Can we talk a bit about the center that you're opening in Poland and how that could potentially bring down some of your technology or development costs down the road?

S
Simon Khalaf
executive

Absolutely. Thanks, Moshe. Yes, I mean we all come from a background in which we scale the organizations. And there's multiple reason to do this. One is the talent in Poland is really good. And especially as some folks in our industry, whether it's networks or, I'd say, accounting, have back-end services done in Poland. The second one is strong back-end engineering, risk operations, AI, machine learning, so on and so forth. The labor market is still favorable compared to the United States in terms of availability and in terms of cost. So the areas where we are investing in in Poland will help us on the risk operations, program management as well as engineering services.
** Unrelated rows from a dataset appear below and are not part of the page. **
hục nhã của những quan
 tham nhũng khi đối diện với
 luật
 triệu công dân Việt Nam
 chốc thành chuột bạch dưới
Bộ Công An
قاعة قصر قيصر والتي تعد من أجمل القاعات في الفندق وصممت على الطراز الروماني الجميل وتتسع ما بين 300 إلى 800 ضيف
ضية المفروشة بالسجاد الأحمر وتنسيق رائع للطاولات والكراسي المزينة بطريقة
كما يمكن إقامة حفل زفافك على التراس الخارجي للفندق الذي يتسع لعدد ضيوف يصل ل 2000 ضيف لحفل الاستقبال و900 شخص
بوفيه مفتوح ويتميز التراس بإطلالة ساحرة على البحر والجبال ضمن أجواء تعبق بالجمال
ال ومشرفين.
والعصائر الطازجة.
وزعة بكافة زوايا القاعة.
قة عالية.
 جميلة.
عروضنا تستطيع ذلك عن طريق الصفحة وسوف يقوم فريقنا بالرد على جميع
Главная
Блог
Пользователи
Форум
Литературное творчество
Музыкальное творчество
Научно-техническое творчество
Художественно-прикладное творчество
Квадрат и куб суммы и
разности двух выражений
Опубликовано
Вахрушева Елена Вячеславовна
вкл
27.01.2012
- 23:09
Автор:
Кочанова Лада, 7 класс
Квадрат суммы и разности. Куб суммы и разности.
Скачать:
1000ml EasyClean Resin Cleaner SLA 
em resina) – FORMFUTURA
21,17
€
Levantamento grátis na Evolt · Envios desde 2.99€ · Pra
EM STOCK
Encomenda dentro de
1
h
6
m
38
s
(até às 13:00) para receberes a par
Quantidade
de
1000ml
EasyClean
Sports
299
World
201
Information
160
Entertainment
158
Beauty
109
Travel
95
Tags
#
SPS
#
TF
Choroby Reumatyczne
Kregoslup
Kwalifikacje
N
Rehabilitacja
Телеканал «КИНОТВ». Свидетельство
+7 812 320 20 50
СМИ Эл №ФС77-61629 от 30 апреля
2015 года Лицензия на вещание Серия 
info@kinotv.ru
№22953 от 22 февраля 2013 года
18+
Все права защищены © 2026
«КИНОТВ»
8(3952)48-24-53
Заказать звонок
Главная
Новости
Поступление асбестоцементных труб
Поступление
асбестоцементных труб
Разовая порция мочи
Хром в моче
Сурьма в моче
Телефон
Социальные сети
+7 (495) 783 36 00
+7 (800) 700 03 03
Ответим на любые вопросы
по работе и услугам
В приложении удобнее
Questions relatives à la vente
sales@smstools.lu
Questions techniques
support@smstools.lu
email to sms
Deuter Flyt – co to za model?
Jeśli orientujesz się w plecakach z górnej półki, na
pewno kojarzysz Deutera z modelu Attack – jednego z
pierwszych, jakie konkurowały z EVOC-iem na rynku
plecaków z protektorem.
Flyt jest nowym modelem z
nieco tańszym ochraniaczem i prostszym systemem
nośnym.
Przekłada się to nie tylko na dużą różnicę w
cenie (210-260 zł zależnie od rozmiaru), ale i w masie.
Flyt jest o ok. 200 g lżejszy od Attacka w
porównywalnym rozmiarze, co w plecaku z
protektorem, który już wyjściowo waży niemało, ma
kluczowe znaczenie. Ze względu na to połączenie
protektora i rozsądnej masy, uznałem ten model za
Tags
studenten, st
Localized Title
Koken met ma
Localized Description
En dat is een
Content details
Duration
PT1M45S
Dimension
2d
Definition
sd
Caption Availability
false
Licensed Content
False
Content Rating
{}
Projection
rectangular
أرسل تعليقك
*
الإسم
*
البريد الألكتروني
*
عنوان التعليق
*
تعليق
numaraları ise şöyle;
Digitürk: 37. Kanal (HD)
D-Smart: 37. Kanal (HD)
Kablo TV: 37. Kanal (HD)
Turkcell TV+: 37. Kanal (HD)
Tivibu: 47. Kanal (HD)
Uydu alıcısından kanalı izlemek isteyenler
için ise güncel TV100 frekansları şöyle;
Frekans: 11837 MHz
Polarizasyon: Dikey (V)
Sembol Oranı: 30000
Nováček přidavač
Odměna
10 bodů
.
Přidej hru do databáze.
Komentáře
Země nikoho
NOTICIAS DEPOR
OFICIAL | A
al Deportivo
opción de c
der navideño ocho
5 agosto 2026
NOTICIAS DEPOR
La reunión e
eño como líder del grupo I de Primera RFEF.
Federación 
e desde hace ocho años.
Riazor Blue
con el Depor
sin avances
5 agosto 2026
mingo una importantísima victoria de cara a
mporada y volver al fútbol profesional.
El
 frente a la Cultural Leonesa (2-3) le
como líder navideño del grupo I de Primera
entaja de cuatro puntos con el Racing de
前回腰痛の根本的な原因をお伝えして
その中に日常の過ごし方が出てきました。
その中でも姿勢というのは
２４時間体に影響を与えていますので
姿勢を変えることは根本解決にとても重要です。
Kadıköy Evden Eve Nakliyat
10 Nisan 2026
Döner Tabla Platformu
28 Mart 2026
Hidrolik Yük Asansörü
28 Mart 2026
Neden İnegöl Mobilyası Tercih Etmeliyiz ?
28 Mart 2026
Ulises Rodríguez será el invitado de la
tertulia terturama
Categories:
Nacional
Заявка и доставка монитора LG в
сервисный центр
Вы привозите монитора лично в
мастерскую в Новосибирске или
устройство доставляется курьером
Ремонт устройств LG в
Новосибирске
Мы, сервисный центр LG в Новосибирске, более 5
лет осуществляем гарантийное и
And we expect also to invest on the, what I call, the back-office sales organization as well. I mean throughout my career, I've had tremendous success in Poland. So I think we're looking good there.

Operator

Our final question is from Jamie Friedman of Susquehanna.

J
James Friedman
analyst

Mike, I think you said in your prepared remarks that the non-Block renewals lowered gross profit growth, low to mid-single digits. If I heard you wrong, I apologize. If so, that's the case, I was wondering how we might -- if you could unpack that a little about the inputs and how we might be thinking about that in 2024 would be helpful.

M
Mike Milotich
executive

Yes, you got it exactly right, Jamie. This is -- it was low to mid-single digits from deals that we did between Q2 of '22 and Q1 of 2023. So in that 4-quarter period, we renewed about 50% of our non-Block TPV. And so the last couple of quarters, I've been calling this out. So this will lap in Q2 of '24. Now what's not in there, it's not all renewals that are non-Block, it's just within that window of time when there was just a lot of activity. And so we really just have one more quarter, Q1 of '24 before we start lapping. But you got it right. It was low to mid-single digit of gross profit growth drag in Q4 as a result of those.

Operator

Ladies and gentlemen, that then concludes today's event. Thank you for attending, and you may now disconnect your lines.